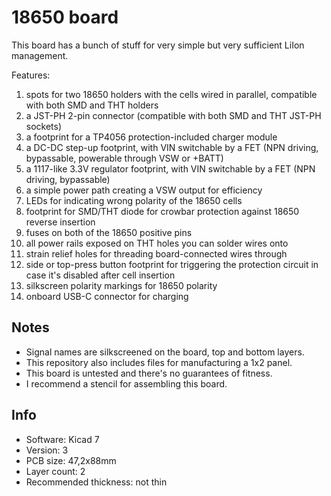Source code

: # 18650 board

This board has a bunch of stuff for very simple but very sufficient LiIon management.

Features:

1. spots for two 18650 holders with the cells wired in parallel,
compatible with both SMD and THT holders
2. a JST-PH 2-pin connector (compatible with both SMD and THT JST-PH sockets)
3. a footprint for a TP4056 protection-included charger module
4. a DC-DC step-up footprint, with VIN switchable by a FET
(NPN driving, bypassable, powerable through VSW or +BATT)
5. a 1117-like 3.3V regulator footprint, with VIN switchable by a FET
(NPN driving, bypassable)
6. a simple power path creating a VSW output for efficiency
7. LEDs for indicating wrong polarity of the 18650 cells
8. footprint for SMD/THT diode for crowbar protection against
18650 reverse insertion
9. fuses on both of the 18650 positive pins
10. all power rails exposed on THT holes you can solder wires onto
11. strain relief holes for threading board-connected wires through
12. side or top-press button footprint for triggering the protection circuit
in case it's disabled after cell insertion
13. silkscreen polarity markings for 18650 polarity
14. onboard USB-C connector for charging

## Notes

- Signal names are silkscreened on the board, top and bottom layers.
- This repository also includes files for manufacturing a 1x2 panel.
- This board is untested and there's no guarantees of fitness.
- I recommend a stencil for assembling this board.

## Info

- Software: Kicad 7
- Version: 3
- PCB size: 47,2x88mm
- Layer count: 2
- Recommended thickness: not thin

════

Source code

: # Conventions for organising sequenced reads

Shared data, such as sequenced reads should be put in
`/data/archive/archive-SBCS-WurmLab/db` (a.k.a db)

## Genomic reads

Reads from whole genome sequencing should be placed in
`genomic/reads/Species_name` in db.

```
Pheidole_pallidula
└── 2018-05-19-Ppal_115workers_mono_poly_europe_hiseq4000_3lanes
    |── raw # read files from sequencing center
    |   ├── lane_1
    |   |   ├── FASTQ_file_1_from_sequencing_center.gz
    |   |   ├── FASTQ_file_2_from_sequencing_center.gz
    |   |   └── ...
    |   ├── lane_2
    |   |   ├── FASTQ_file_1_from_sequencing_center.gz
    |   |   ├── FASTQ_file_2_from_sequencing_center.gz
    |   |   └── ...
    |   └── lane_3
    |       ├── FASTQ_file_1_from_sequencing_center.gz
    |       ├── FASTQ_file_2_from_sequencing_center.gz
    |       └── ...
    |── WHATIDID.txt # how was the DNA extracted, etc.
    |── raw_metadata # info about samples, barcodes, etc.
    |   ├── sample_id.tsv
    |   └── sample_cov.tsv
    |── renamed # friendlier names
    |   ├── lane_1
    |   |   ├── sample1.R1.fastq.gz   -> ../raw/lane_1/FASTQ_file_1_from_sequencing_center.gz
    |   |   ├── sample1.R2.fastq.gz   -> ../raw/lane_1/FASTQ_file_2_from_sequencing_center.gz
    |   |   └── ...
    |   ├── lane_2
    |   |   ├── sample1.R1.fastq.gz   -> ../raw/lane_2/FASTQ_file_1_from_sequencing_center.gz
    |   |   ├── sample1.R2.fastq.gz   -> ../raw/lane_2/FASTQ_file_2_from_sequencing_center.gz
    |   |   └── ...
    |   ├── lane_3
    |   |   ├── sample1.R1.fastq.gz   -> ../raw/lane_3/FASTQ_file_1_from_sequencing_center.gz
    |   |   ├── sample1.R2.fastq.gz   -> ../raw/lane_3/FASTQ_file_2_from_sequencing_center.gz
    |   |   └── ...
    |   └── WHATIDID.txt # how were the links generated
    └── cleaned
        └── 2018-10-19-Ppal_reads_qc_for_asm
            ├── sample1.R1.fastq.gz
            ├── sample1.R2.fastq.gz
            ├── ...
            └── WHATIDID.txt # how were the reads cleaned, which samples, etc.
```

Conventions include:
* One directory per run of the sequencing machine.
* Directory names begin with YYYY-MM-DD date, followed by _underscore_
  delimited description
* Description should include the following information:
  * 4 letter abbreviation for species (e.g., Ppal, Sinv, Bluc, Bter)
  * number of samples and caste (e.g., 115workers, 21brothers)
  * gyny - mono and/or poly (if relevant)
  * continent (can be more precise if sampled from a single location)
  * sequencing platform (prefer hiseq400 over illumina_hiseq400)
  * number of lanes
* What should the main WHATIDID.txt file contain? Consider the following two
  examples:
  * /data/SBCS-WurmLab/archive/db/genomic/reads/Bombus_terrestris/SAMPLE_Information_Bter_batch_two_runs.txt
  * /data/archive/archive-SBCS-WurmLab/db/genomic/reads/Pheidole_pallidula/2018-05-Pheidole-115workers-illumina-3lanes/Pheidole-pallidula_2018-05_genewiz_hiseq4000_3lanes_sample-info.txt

════

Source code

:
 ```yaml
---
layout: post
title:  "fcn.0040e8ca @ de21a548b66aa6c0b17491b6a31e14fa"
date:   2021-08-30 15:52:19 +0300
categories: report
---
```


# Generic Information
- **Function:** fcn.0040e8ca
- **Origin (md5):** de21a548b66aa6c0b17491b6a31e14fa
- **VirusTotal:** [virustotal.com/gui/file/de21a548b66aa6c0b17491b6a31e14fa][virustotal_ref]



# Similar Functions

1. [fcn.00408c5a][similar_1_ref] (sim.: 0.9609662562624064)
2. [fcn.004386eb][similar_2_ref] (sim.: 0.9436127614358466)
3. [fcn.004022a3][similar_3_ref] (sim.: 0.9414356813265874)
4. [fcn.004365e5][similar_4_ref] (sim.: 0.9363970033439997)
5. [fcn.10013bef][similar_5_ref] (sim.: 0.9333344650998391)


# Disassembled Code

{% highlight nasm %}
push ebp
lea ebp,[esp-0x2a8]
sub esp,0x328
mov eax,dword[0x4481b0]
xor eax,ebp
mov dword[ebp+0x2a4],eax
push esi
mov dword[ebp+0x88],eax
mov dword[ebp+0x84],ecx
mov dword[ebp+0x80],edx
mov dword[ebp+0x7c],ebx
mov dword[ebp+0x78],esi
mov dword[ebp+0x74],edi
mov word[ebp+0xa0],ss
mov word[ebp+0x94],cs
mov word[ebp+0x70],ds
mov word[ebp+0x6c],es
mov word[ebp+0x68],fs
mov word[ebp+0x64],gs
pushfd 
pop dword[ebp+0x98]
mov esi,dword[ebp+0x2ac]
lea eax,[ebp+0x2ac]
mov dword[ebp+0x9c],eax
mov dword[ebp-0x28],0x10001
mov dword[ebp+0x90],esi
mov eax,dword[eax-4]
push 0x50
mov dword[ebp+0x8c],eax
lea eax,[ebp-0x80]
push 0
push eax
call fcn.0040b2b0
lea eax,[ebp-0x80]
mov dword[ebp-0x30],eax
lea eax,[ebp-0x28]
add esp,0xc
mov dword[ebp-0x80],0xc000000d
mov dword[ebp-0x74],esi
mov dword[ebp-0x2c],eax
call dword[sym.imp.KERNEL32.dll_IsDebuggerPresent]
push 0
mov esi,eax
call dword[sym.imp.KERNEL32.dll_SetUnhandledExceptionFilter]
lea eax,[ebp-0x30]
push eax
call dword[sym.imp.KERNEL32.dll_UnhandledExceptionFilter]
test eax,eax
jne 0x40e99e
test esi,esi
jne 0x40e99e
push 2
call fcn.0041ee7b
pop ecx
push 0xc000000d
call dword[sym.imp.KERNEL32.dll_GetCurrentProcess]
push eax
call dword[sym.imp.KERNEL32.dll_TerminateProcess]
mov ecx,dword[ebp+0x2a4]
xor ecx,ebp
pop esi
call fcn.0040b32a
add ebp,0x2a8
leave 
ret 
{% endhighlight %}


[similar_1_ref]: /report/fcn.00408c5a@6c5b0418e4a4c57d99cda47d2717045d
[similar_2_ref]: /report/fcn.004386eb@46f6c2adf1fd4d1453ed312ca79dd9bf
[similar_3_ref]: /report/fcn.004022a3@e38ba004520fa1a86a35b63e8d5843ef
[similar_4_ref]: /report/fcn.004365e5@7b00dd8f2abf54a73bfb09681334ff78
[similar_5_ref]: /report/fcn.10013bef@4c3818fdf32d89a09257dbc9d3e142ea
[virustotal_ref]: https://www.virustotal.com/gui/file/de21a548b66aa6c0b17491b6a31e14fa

════

What you should do:
A number is the only answer here: how many lines of the material above contain "both"?

Output of the task:
3